Given text –
■ ■ ■ ■ ■ ■ ■
On Apr 8, 2016, at 12:25 PM, Thomas Clarke <
clar...@gmail.com> wrote:
>
> All that is needed is VS2015 community, F# 4.0, and VS power tools (for F# 4.0). And .Net.
That should be two items, not four.
F# 4.0 is an option during the Visual Studio 2015 Community installation process, not a separate installation item.
The necessary versions of .NET are also installed along with Visual Studio 2015. You should not have to do anything special. If you think you do, post relevant details.
And the Power Tools are easily installed from within Visual Studio 2015, via Tools > Extensions and Updates > Online > "f# power tools”.
(You might not be aware that this is a change in the free tier of Visual Studio relative to 2013 and prior. Microsoft has finally given up on restricting VS extensions to the paid tiers.)
> But I've tried this on multiple windows PCs with differing results.
Details??
> Maybe I should use Xamarin on Windows as well
No. That was deprecated with the merger of Xamarin into Microsoft. Don’t expect Xamarin Studio for Windows to get any official support.
■ ■ ■ ■ ■ ■ ■
Supplied information –
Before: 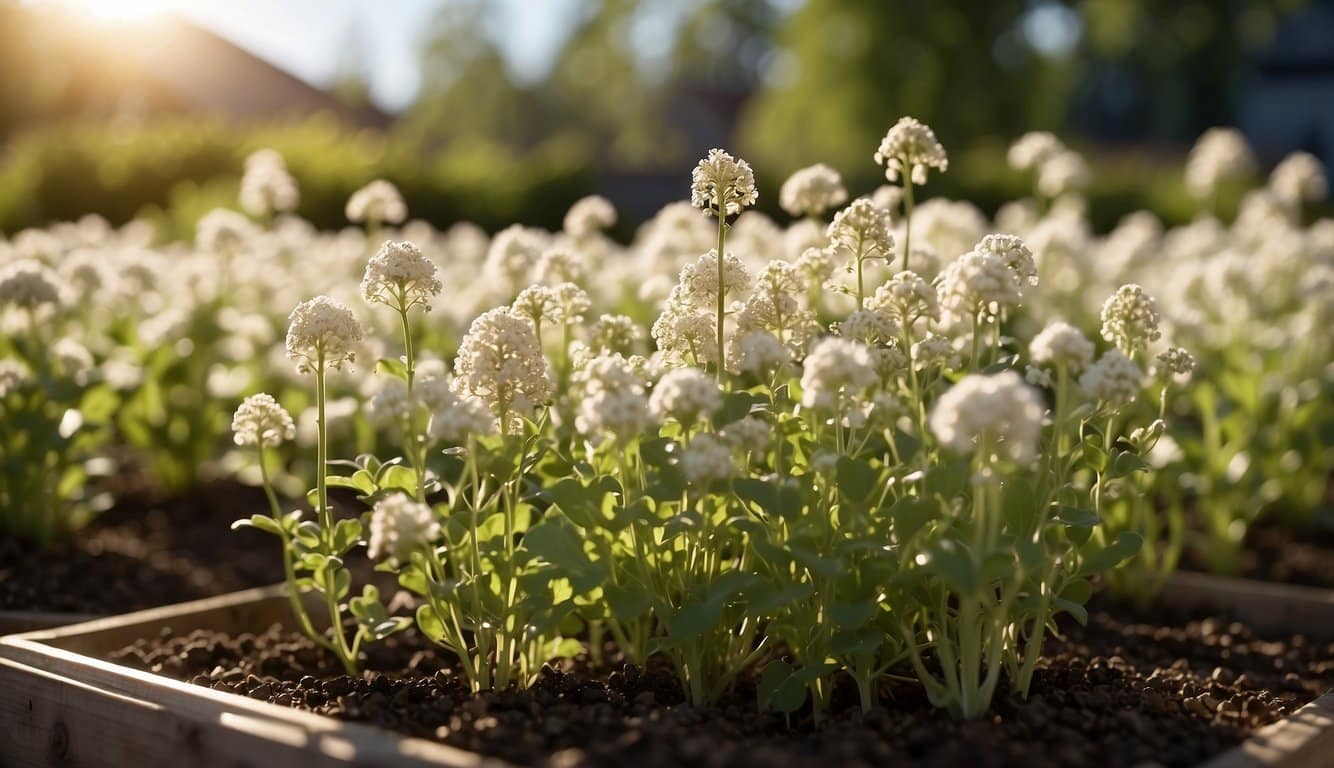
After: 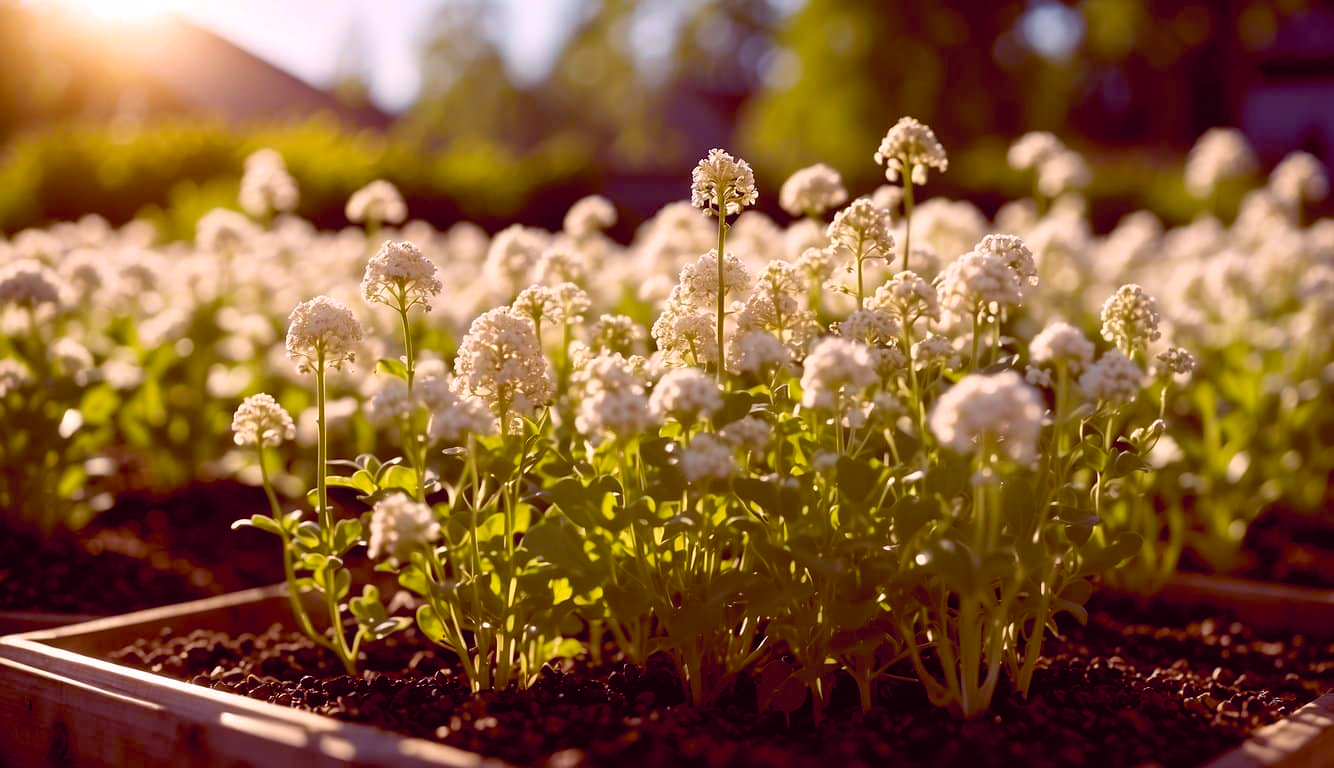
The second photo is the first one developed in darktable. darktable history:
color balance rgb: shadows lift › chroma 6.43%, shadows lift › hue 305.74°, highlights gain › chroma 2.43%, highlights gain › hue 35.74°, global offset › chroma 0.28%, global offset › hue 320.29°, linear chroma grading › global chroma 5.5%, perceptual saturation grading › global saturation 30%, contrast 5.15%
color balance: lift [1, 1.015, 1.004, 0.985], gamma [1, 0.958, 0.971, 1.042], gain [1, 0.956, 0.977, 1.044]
■ ■ ■ ■ ■ ■ ■
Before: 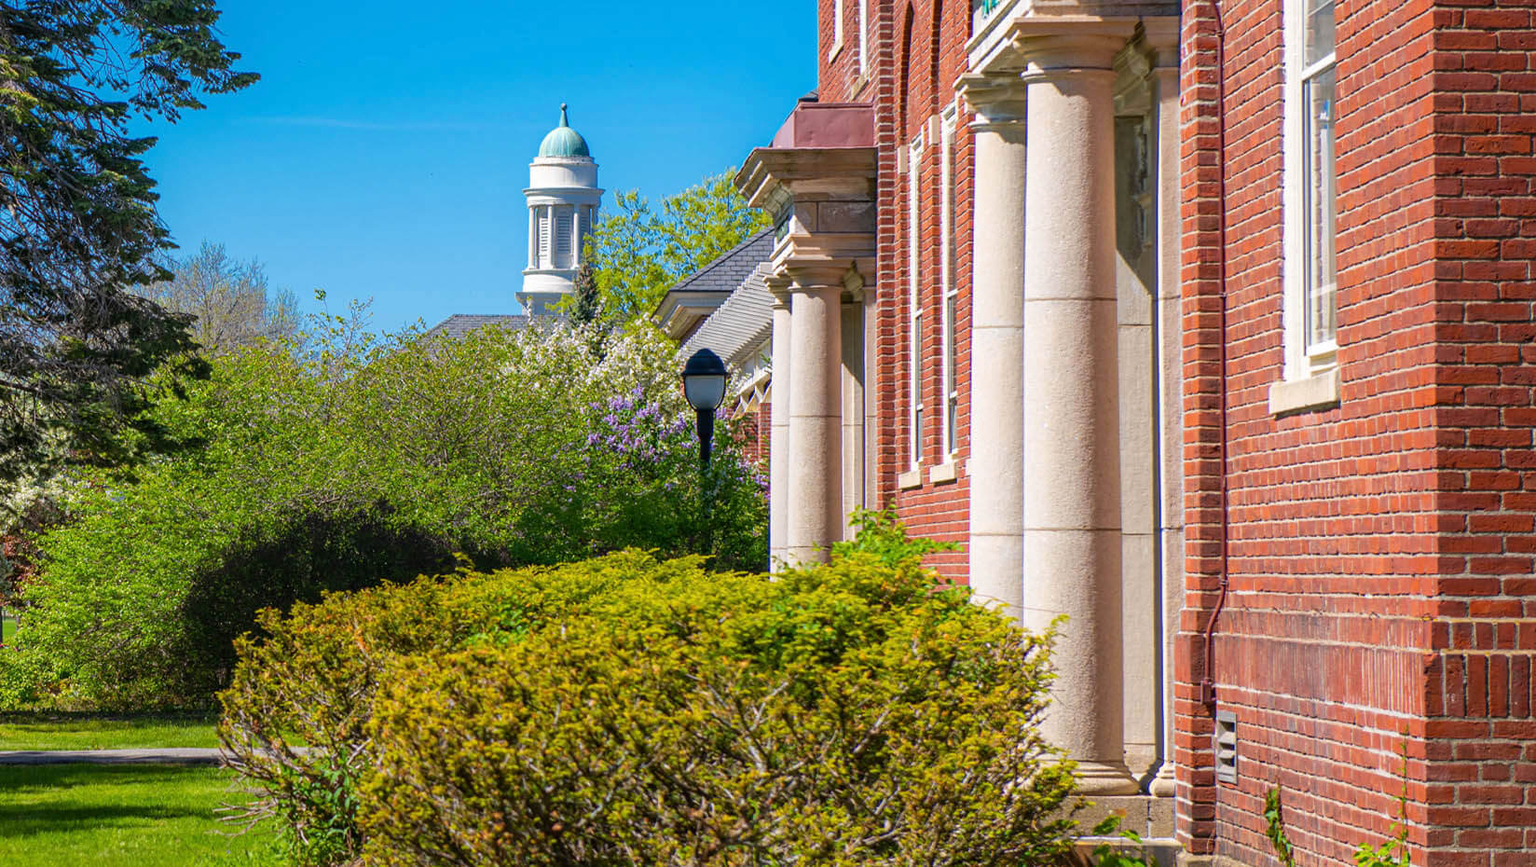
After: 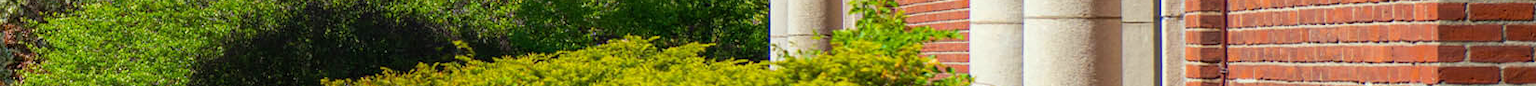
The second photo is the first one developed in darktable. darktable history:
■ ■ ■ ■ ■ ■ ■
Work request A –
Answer these questions from the reply:
(i) What does it say F# 4.0 is, in relation to the Visual Studio 2015 Community installation?
(ii) What menu path does it give for installing the Power Tools from within Visual Studio 2015?
(iii) According to it, what caused Xamarin Studio for Windows to be deprecated?
Work request B – Copy the part of the reply that begins at the words "That should be" and ends after "with differing results.".

Problem solution A –
(i) It is an option during the Visual Studio 2015 Community installation process, not a separate installation item.
(ii) Tools > Extensions and Updates > Online > "f# power tools".
(iii) The merger of Xamarin into Microsoft.

Problem solution B –
That should be two items, not four.
F# 4.0 is an option during the Visual Studio 2015 Community installation process, not a separate installation item.
The necessary versions of .NET are also installed along with Visual Studio 2015. You should not have to do anything special. If you think you do, post relevant details.
And the Power Tools are easily installed from within Visual Studio 2015, via Tools > Extensions and Updates > Online > "f# power tools”.
(You might not be aware that this is a change in the free tier of Visual Studio relative to 2013 and prior. Microsoft has finally given up on restricting VS extensions to the paid tiers.)
> But I've tried this on multiple windows PCs with differing results.